The input contains multiple test cases. The first line contains an integer $T$ indicating the number of test cases. Each test case is described as follows: * The first line contains four integers $N, M, K, R$. * The next $N$ lines each contain $M$ numbers. For the number in row $i$, column $j$, if it equals $0$, it means the cell at row $i$, column $j$ is a normal cell; otherwise, it is an obstacle. * The next $K$ lines each start with nine integers $x_i, y_i, a_i, b_i, c_i, d_i, f_i, z_i, r_i$, describing piece $i$. Its initial position is at row $x_i$, column $y_i$, its attributes are $a_i, b_i$, and its team is $c_i$. If $c_i = 0$ it is red; otherwise it is blue.

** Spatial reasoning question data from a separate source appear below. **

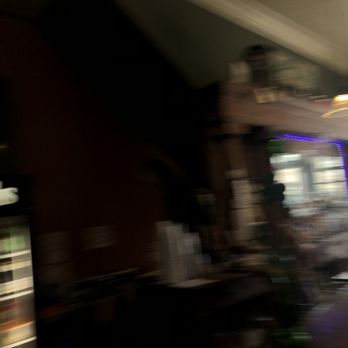
In order to click on plant in this screenshot , I will do coord(273,186), coord(279,257), coord(277,145), coord(261,229).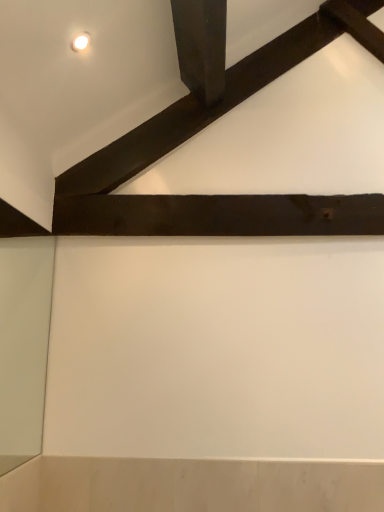
Identify the location of dark brown wood plank at center. (218, 215).

What do you see at coordinates (218, 215) in the screenshot?
I see `dark brown wood plank at center` at bounding box center [218, 215].

I want to click on dark brown wood plank at center, so click(x=218, y=215).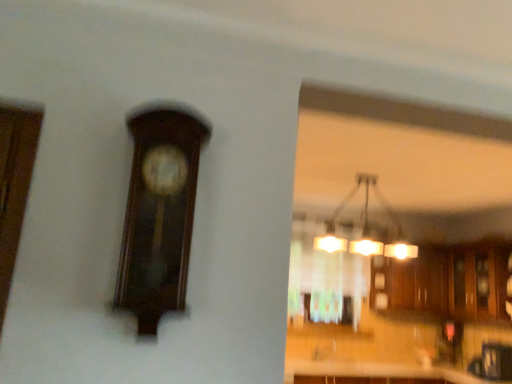
The image size is (512, 384). What do you see at coordinates (445, 281) in the screenshot? I see `wooden cabinets at center` at bounding box center [445, 281].

This screenshot has height=384, width=512. I want to click on dark wood clock at upper left, so click(x=159, y=214).

Is matte glass chandelier at upper center taller than dark wood clock at upper left?

No.

How many degrees apart are the facing directions of matte glass chandelier at upper center and dark wood clock at upper left?

matte glass chandelier at upper center and dark wood clock at upper left are facing 1.57 degrees away from each other.

Is matte glass chandelier at upper center aimed at dark wood clock at upper left?

No, matte glass chandelier at upper center is not turned towards dark wood clock at upper left.

Would you say matte glass chandelier at upper center is a long distance from dark wood clock at upper left?

Yes.

Considering the relative sizes of dark wood clock at upper left and wooden cabinets at center in the image provided, is dark wood clock at upper left thinner than wooden cabinets at center?

Yes.

From a real-world perspective, which object stands above the other?

wooden cabinets at center, from a real-world perspective.

The width and height of the screenshot is (512, 384). I want to click on cabinetry below the translucent glass window at center (from a real-world perspective), so click(445, 281).

How distant is wooden cabinets at center from translucent glass window at center?

They are 28.92 inches apart.

Which is in front, point (461, 300) or point (361, 262)?

Point (461, 300)

From a real-world perspective, who is located lower, wooden cabinets at center or translucent glass window at center?

From a 3D spatial view, wooden cabinets at center is below.

From a real-world perspective, is dark wood clock at upper left physically located above or below matte glass chandelier at upper center?

Clearly, from a real-world perspective, dark wood clock at upper left is below matte glass chandelier at upper center.

How much distance is there between dark wood clock at upper left and matte glass chandelier at upper center?

dark wood clock at upper left and matte glass chandelier at upper center are 11.61 feet apart.

Between dark wood clock at upper left and matte glass chandelier at upper center, which one appears on the right side from the viewer's perspective?

From the viewer's perspective, matte glass chandelier at upper center appears more on the right side.

Which is nearer, (161, 144) or (405, 251)?

The point (161, 144) is closer.

Measure the distance from wooden cabinets at center to matte glass chandelier at upper center.

wooden cabinets at center is 47.84 centimeters from matte glass chandelier at upper center.

Between wooden cabinets at center and matte glass chandelier at upper center, which one has less height?

matte glass chandelier at upper center is shorter.

Based on the photo, from a real-world perspective, is wooden cabinets at center located beneath matte glass chandelier at upper center?

Yes.

Based on the photo, in the image, is translucent glass window at center positioned in front of or behind matte glass chandelier at upper center?

In the image, translucent glass window at center appears behind matte glass chandelier at upper center.

From a real-world perspective, who is located lower, translucent glass window at center or matte glass chandelier at upper center?

In real-world perspective, translucent glass window at center is lower.

How many degrees apart are the facing directions of translucent glass window at center and wooden cabinets at center?

The angle between the facing direction of translucent glass window at center and the facing direction of wooden cabinets at center is 8.36 degrees.

In terms of height, does translucent glass window at center look taller or shorter compared to wooden cabinets at center?

Considering their sizes, translucent glass window at center has less height than wooden cabinets at center.

Is the position of translucent glass window at center less distant than that of wooden cabinets at center?

No, it is not.

Is translucent glass window at center not near wooden cabinets at center?

translucent glass window at center is near wooden cabinets at center, not far away.

In order to click on lamp that appears on the right of dark wood clock at upper left in this screenshot , I will do `click(366, 228)`.

You are a GUI agent. You are given a task and a screenshot of the screen. Output one action in this format:
    pyautogui.click(x=<x>, y=<y>)
    Task: Click on the clock that is above the wooden cabinets at center (from the image's perspective)
    This screenshot has height=384, width=512.
    Given the screenshot: What is the action you would take?
    pyautogui.click(x=159, y=214)

From the image, which object appears to be nearer to matte glass chandelier at upper center, translucent glass window at center or dark wood clock at upper left?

The initial facing direction is $d_i$, where $d_i = 0, 1, 2, 3$ represent up, down, left, right. $f_i$ is the first cooldown time, and $z_i$ is the cooldown interval, i.e., if not affected by other pieces, piece $i$ releases its skill for the first time in round $f_i$, and then once every $z_i$ rounds. $r_i$ is its revival time. Then there is a string $s_i$, which is the English name of its skill, already given after each skill above. For different skill types, additional values are appended on the same line as follows: 1. Heavy Hammer Sparkles (toolihai): no additional input. 2. King of Face (faceking): no additional input. 3. Hair Gone (onepunch): additional input $v_i, l_i$, representing the boost value and duration. 4. Rabi Ribi (rabiribi): additional input $v_i$, representing the skill range. 5. Dropout Fireworks (firework): additional input $l_i$, representing the duration of the effect. 6. Save Uganda (viuganda): no additional input. 7. Dimensionality Reduction Strike (2dsaigao): additional input $y_i, v_i, l_i$, representing the travel distance of the wave, the affected range after explosion, and the duration of the effect. 8. Gugu Gugu (gugugugu): no additional input. 9. Backward Propagation (backward): additional input $l_i$, meaning returning to $l_i$ rounds earlier. The data guarantees it will not return to before the start of the game. 10. Praise of Scallions (hupraise): no additional input.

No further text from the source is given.